─── GIVEN DATA
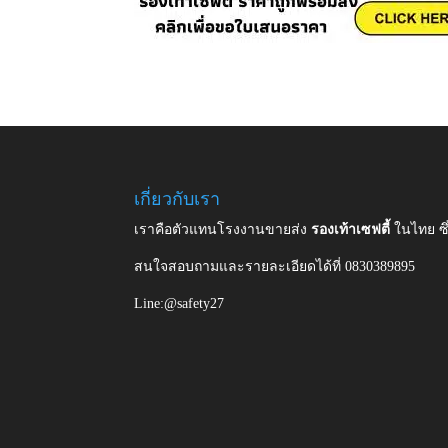
เกี่ยวกับเรา
เราคือตัวแทนโรงงานขายส่ง
รองเท้าเซฟตี้
ในไทย ซ
สนใจสอบถามและรายละเอียดได้ที่ 0830389895
Line:@safety27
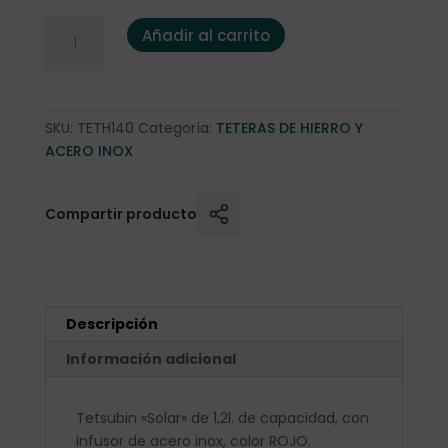
Tetsubin "Solar" 1,2l. ROJA cantidad
Añadir al carrito
SKU:
TETH140
Categoría:
TETERAS DE HIERRO Y
ACERO INOX
Compartir producto
Descripción
Información adicional
Tetsubin «Solar» de 1,2l. de capacidad, con
infusor de acero inox, color ROJO.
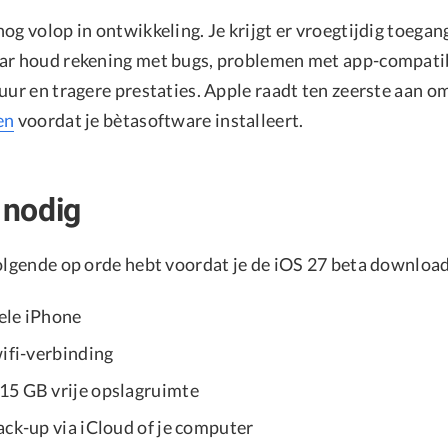
og volop in ontwikkeling. Je krijgt er vroegtijdig toega
ar houd rekening met bugs, problemen met app-compatibi
uur en tragere prestaties. Apple raadt ten zeerste aan o
en
voordat je bètasoftware installeert.
 nodig
volgende op orde hebt voordat je de iOS 27 beta download
ele iPhone
wifi-verbinding
15 GB vrije opslagruimte
ack-up via iCloud of je computer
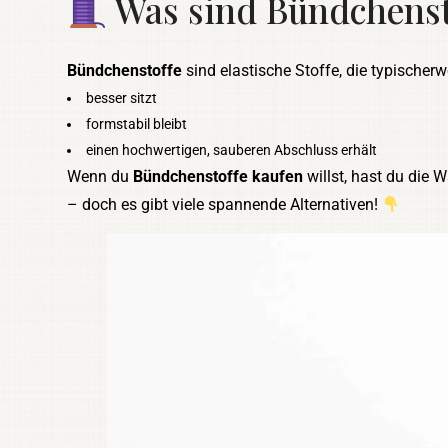
Was sind Bündchensto
Bündchenstoffe
sind elastische Stoffe, die typischer
besser sitzt
formstabil bleibt
einen hochwertigen, sauberen Abschluss erhält
Wenn du
Bündchenstoffe kaufen
willst, hast du die 
– doch es gibt viele spannende Alternativen!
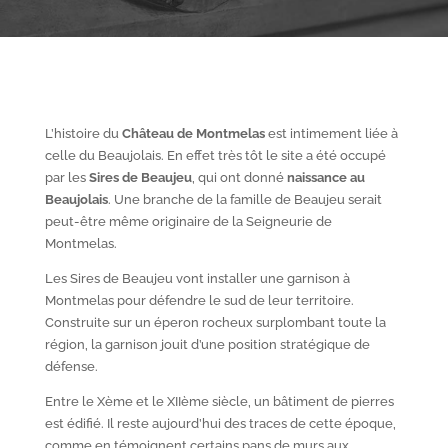
L’histoire du
Château de Montmelas
est intimement liée à
celle du Beaujolais. En effet très tôt le site a été occupé
par les
S
ires de Beaujeu
, qui ont donné
naissance au
Beaujolais
. Une branche de la famille de Beaujeu serait
peut-être même originaire de la Seigneurie de
Montmelas.
Les Sires de Beaujeu vont installer une garnison à
Montmelas pour défendre le sud de leur territoire.
Construite sur un éperon rocheux surplombant toute la
région, la garnison jouit d’une position stratégique de
défense.
Entre le X
ème
et le XII
ème
siècle, un bâtiment de pierres
est édifié. Il reste aujourd’hui des traces de cette époque,
comme en témoignent certains pans de murs aux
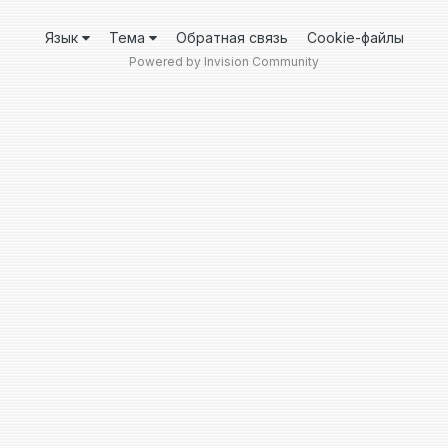
Язык
Тема
Обратная связь
Cookie-файлы
Powered by Invision Community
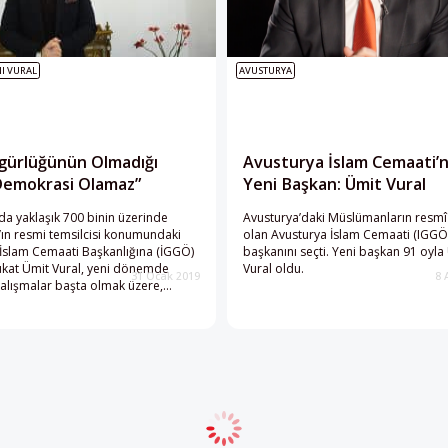
I VURAL
AVUSTURYA
gürlüğünün Olmadığı
Avusturya İslam Cemaati’
Demokrasi Olamaz”
Yeni Başkan: Ümit Vural
da yaklaşık 700 binin üzerinde
Avusturya’daki Müslümanların resmî 
ın resmi temsilcisi konumundaki
olan Avusturya İslam Cemaati (IGGÖ)
İslam Cemaati Başkanlığına (İGGÖ)
başkanını seçti. Yeni başkan 91 oyla
ukat Ümit Vural, yeni dönemde
Vural oldu.
31 Ocak 2019
8 
alışmalar başta olmak üzere,
m olan aşırı sağcı, İslam karşıtı
ücadele ve ilkokullarda getirilmek
şörtüsü yasağı gibi güncel
 açıklamalarda bulundu. Daha önce
da Şura Meclis Başkanlığı görevini
ral’ın hukukçu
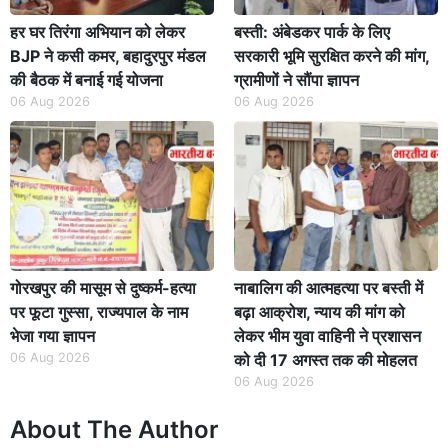
हर घर तिरंगा अभियान को लेकर
बस्ती: अंबेडकर पार्क के लिए
BJP ने कसी कमर, बहादुरपुर मंडल
सरकारी भूमि सुरक्षित करने की मांग,
की बैठक में बनाई गई योजना
ग्रामीणों ने सौंपा ज्ञापन
06 Aug 2026
06 Aug 2026
गोरखपुर की मासूम से दुष्कर्म-हत्या
नाबालिग की आत्महत्या पर बस्ती में
पर फूटा गुस्सा, राज्यपाल के नाम
बढ़ा आक्रोश, न्याय की मांग को
भेजा गया ज्ञापन
लेकर भीम युवा वाहिनी ने प्रशासन
06 Aug 2026
को दी 17 अगस्त तक की मोहलत
06 Aug 2026
About The Author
──────
All entries must come back exactly as written, though without their pictures.

เกี่ยวกับเรา
เราคือตัวแทนโรงงานขายส่ง
รองเท้าเซฟตี้
ในไทย ซ
สนใจสอบถามและรายละเอียดได้ที่ 0830389895
Line:@safety27
Tetsubin "Solar" 1,2l. ROJA cantidad
Añadir al carrito
SKU:
TETH140
Categoría:
TETERAS DE HIERRO Y
ACERO INOX
Compartir producto
Descripción
Información adicional
Tetsubin «Solar» de 1,2l. de capacidad, con
infusor de acero inox, color ROJO.
og volop in ontwikkeling. Je krijgt er vroegtijdig toega
ar houd rekening met bugs, problemen met app-compatibi
uur en tragere prestaties. Apple raadt ten zeerste aan o
en
voordat je bètasoftware installeert.
 nodig
volgende op orde hebt voordat je de iOS 27 beta download
ele iPhone
wifi-verbinding
15 GB vrije opslagruimte
ack-up via iCloud of je computer
Was sind Bündchensto
Bündchenstoffe
sind elastische Stoffe, die typischer
besser sitzt
formstabil bleibt
einen hochwertigen, sauberen Abschluss erhält
Wenn du
Bündchenstoffe kaufen
willst, hast du die 
– doch es gibt viele spannende Alternativen!
L’histoire du
Château de Montmelas
est intimement liée à
celle du Beaujolais. En effet très tôt le site a été occupé
par les
S
ires de Beaujeu
, qui ont donné
naissance au
Beaujolais
. Une branche de la famille de Beaujeu serait
peut-être même originaire de la Seigneurie de
Montmelas.
Les Sires de Beaujeu vont installer une garnison à
Montmelas pour défendre le sud de leur territoire.
Construite sur un éperon rocheux surplombant toute la
région, la garnison jouit d’une position stratégique de
défense.
Entre le X
ème
et le XII
ème
siècle, un bâtiment de pierres
est édifié. Il reste aujourd’hui des traces de cette époque,
comme en témoignent certains pans de murs aux
Язык
Тема
Обратная связь
Cookie-файлы
Powered by Invision Community
I VURAL
AVUSTURYA
gürlüğünün Olmadığı
Avusturya İslam Cemaati’
Demokrasi Olamaz”
Yeni Başkan: Ümit Vural
da yaklaşık 700 binin üzerinde
Avusturya’daki Müslümanların resmî 
ın resmi temsilcisi konumundaki
olan Avusturya İslam Cemaati (IGGÖ)
İslam Cemaati Başkanlığına (İGGÖ)
başkanını seçti. Yeni başkan 91 oyla
ukat Ümit Vural, yeni dönemde
Vural oldu.
31 Ocak 2019
8 
alışmalar başta olmak üzere,
m olan aşırı sağcı, İslam karşıtı
ücadele ve ilkokullarda getirilmek
şörtüsü yasağı gibi güncel
 açıklamalarda bulundu. Daha önce
da Şura Meclis Başkanlığı görevini
ral’ın hukukçu
हर घर तिरंगा अभियान को लेकर
बस्ती: अंबेडकर पार्क के लिए
BJP ने कसी कमर, बहादुरपुर मंडल
सरकारी भूमि सुरक्षित करने की मांग,
की बैठक में बनाई गई योजना
ग्रामीणों ने सौंपा ज्ञापन
06 Aug 2026
06 Aug 2026
गोरखपुर की मासूम से दुष्कर्म-हत्या
नाबालिग की आत्महत्या पर बस्ती में
पर फूटा गुस्सा, राज्यपाल के नाम
बढ़ा आक्रोश, न्याय की मांग को
भेजा गया ज्ञापन
लेकर भीम युवा वाहिनी ने प्रशासन
06 Aug 2026
को दी 17 अगस्त तक की मोहलत
06 Aug 2026
About The Author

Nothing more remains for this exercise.